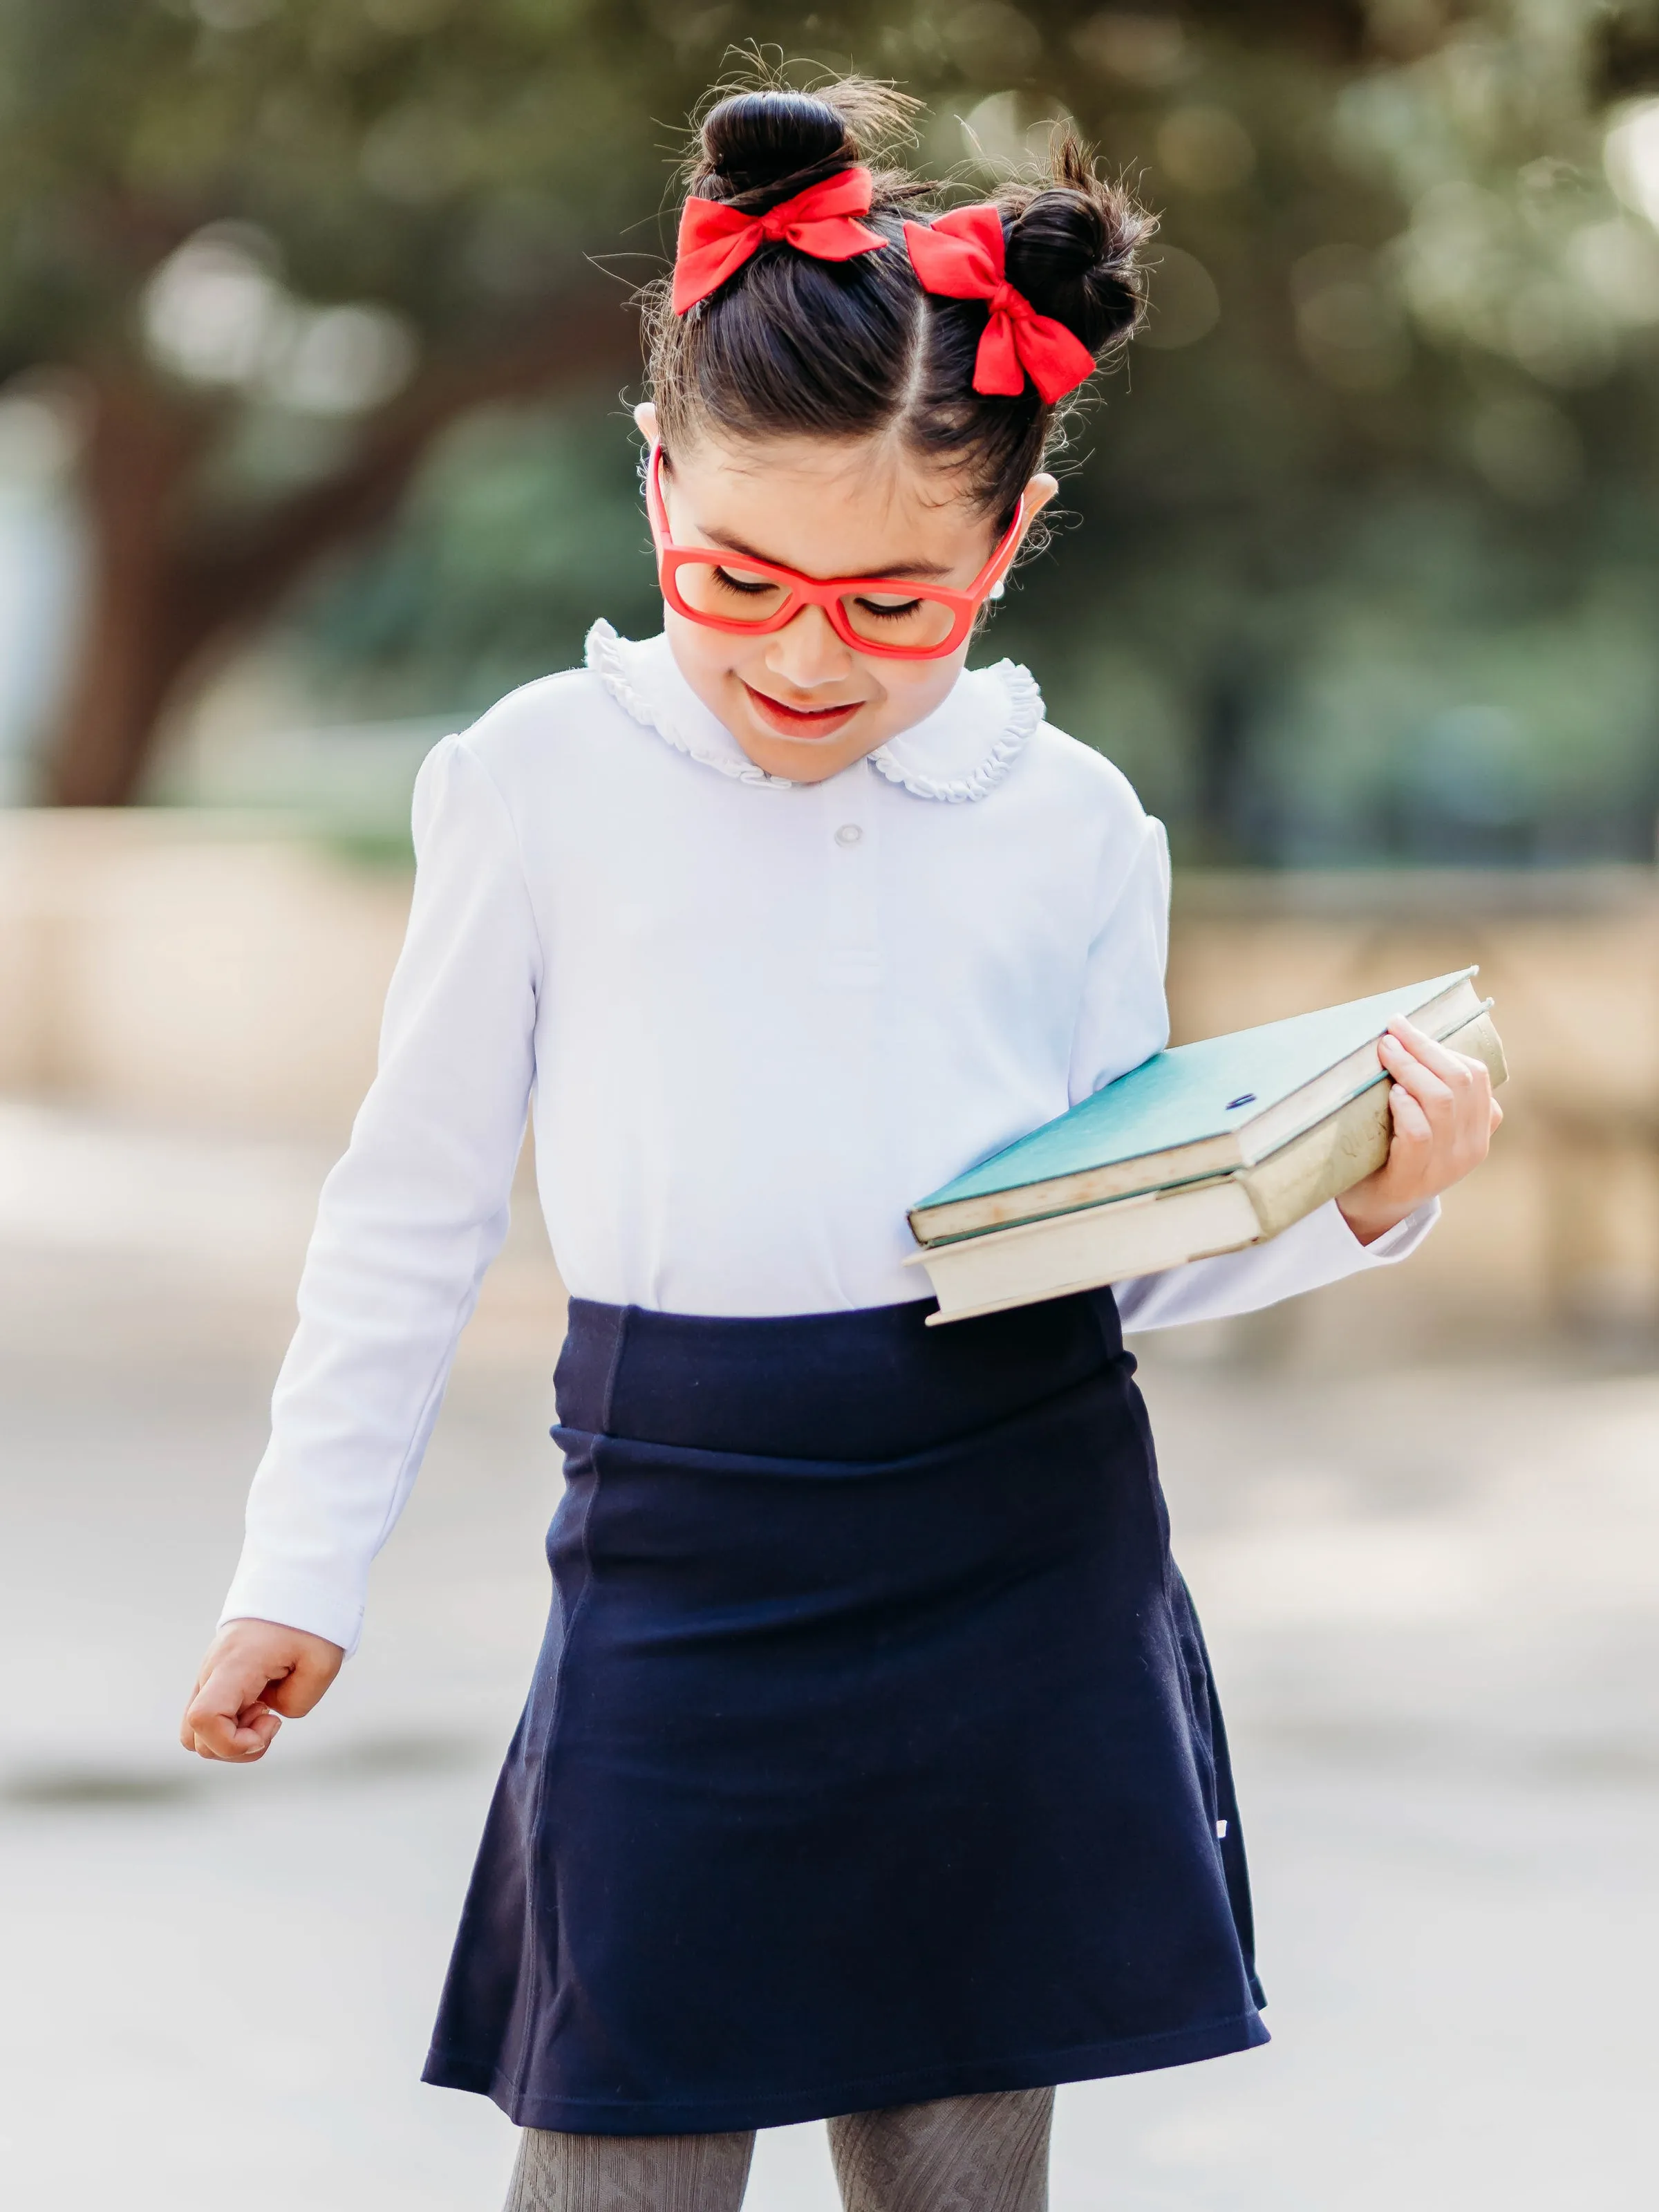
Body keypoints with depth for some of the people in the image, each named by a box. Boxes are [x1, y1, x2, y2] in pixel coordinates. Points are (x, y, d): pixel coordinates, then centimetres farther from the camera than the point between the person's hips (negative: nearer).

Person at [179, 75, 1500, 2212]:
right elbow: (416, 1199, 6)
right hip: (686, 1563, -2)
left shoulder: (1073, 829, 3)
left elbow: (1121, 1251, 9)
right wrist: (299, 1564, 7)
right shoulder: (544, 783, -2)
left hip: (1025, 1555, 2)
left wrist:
·····
--- To do ---
Reproduce all of the data above, substituting "centimeters" for "centimetres" and keeping every other part unchanged. Omit the picture from your answer.

--- Finished exercise ---
Body keypoints with depth for some of the people in the image, each named by a box. Boxes are [x1, y1, x2, y2] in pixel coordinates. Points are (x, y, d): pixel coordinates, then centimeters farther from the camera than the point between the person's hips (negative: nearer).

Person at [179, 75, 1500, 2212]:
right elbow: (416, 1199, 6)
right hip: (686, 1563, -2)
left shoulder: (1073, 829, 3)
left elbow: (1121, 1251, 9)
right wrist: (299, 1564, 7)
right shoulder: (544, 783, -2)
left hip: (1025, 1555, 2)
left wrist:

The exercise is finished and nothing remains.